Et donc, de manière assez compréhensible, mais aussi très-incompréhensible, mais peut-être-juste-un-petit-point d'interrogation-compréhensible, Anna laisse le garçon traîner, parce que l'alternative est une autre vie de chagrin. C'est étrange et inconfortable de voir cette femme se soutenir face à l'impossibilité de la réincarnation de son mari, mais sa perte rend toute autre option, autre qu'une abdication totale d'elle-même, cruelle. Mais en arrière-plan, on voit Eleanor (Lauren Bacall), la mère d'Anna, qui fronce les sourcils.Cela ne fera pas l'affaire, elle semble renfrognée. Lorsque le garçon Sean retourne dans leur palais du centre-ville, elle lui fait une ombre ainsi : « Comment M. Réincarnation apprécie-t-il son gâteau ?

Photo de : New Line Cinema

Ceci est une colonne sur la lignelectures, la façon dont certaines lignes de dialogue, aussi aléatoires ou banales soient-elles, collent au cerveau.

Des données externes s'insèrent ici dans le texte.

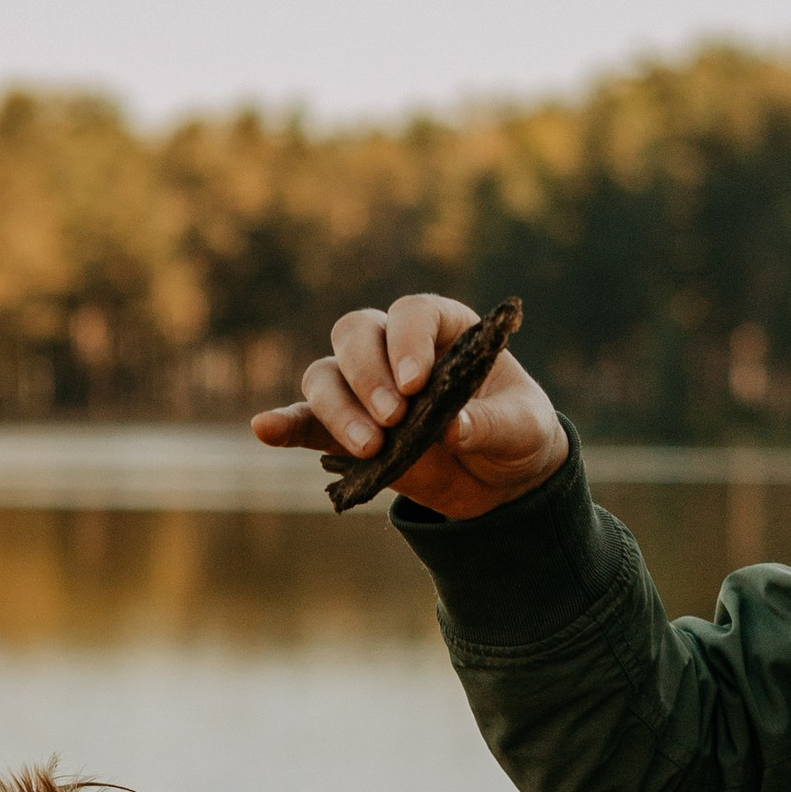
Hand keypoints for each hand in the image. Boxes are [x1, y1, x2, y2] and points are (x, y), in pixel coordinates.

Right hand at [250, 292, 567, 520]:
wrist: (501, 477)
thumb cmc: (516, 431)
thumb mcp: (525, 428)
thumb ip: (494, 424)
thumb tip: (455, 429)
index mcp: (442, 328)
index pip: (412, 314)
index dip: (407, 341)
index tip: (416, 382)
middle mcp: (394, 348)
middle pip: (356, 334)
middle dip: (367, 373)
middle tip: (393, 417)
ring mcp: (364, 388)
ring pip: (326, 375)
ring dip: (338, 407)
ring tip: (370, 447)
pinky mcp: (345, 431)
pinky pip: (305, 421)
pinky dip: (284, 424)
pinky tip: (266, 428)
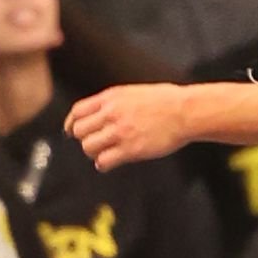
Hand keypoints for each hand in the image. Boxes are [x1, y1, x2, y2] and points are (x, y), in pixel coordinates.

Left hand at [66, 82, 199, 167]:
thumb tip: (98, 113)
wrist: (186, 111)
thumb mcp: (133, 92)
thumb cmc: (166, 101)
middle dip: (85, 138)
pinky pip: (104, 161)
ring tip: (105, 153)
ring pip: (88, 147)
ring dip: (94, 152)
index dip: (71, 124)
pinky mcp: (131, 149)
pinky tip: (110, 162)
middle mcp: (112, 113)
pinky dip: (103, 164)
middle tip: (95, 143)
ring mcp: (120, 132)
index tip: (72, 131)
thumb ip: (113, 102)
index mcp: (111, 97)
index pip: (78, 111)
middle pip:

Parfois, ils sont absurdes et hilarants dans leur présentation et leur signification (« VOUS NE DEVRIEZ PAS ÊTRE contrarié que je l'ai baisée, VOUS DEVRIEZ ÊTRE contrarié que je l'aie baisée ».J'ai ri avec elle !»); d'autres fois, ils sont étonnamment discordants (« Let'svider ce putain de nerd»), ou tout simplement inapplicable dans tout autre contexte (« Tu ferais mieux de commencercroire aux histoires de fantômesMademoiselle Turner… »). CeNaissancela ligne n’est rien de ce qui précède. Je suis convaincu que ce n'est pas un film qui préoccupe la plupart des gens - ce n'est pas non plus le cas.emblématique et compulsivement citable. Même si si je l'avais fait, nous nous réveillerions et parlerions deNaissanceet je m'endors en parlant toujours deNaissance, et entre les deux, j'animerais un podcast de mini-série de sept épisodes intituléAprès la naissance.

La ligne Bacall est une classe de maître en indignation snob. La réplique, comme son personnage, tente de nous ramener à la réalité : Nicole Kidman est une adulte. Ce garçon est un enfant. Si des mystères surviennent, ils arrivent àd'autres personnes, pasicisur leUpper East Side. Je veux dire, soyons sérieux : Danny Huston est dans ce film. Danny Huston a juste l'aura de la richesse, comme s'il était uniquement dans des films où les riches achètent pour échapper aux conséquences. Pour le dire clairement : Eleanor déteste cet enfant, en partie parce que rien de ce qu'il dit n'a de sens, mais surtout parce qu'il a fait irruption chez elle. La fille émotionnellement compromise et sa mère qui réfute sévèrement sont un territoire narratif bien parcouru. Au lieu de rendre cette mère hystérique ou dominatrice,Naissancela rend allègrement garce (voir aussi : la scène où Kidman et Bacall dînent, une bouteille de vin pleine posée sur la table, discutant mais refusant de se regarder). Bien sûr, ça aide que ce soit Bacall, avec ellevoix célèbre et impassibleet sa profondeur. "Comment M. Réincarnation apprécie-t-il son gâteau ?« Je ne peux qu’aspirer à ce niveau de mécontentement élégant et désinvolte.

Quoi qu'il en soit, c'est la semaine des élections. Je suis anxieux tout le temps.Naissanceflotte sur la tendre suggestion que les souffrances d'une femme pourraient prendre fin. Chaque fois que je regarde ce film, je ne peux pas détourner le regard de son tour de passe-passe cruellement sympathique, de la façon dont Anna retombe dans l'amour de son mari, pour se sentir improbablement pleine d'espoir. "Comment M. Réincarnation apprécie-t-il son gâteau ?» grogne quelqu’un qui s’y connaît mieux.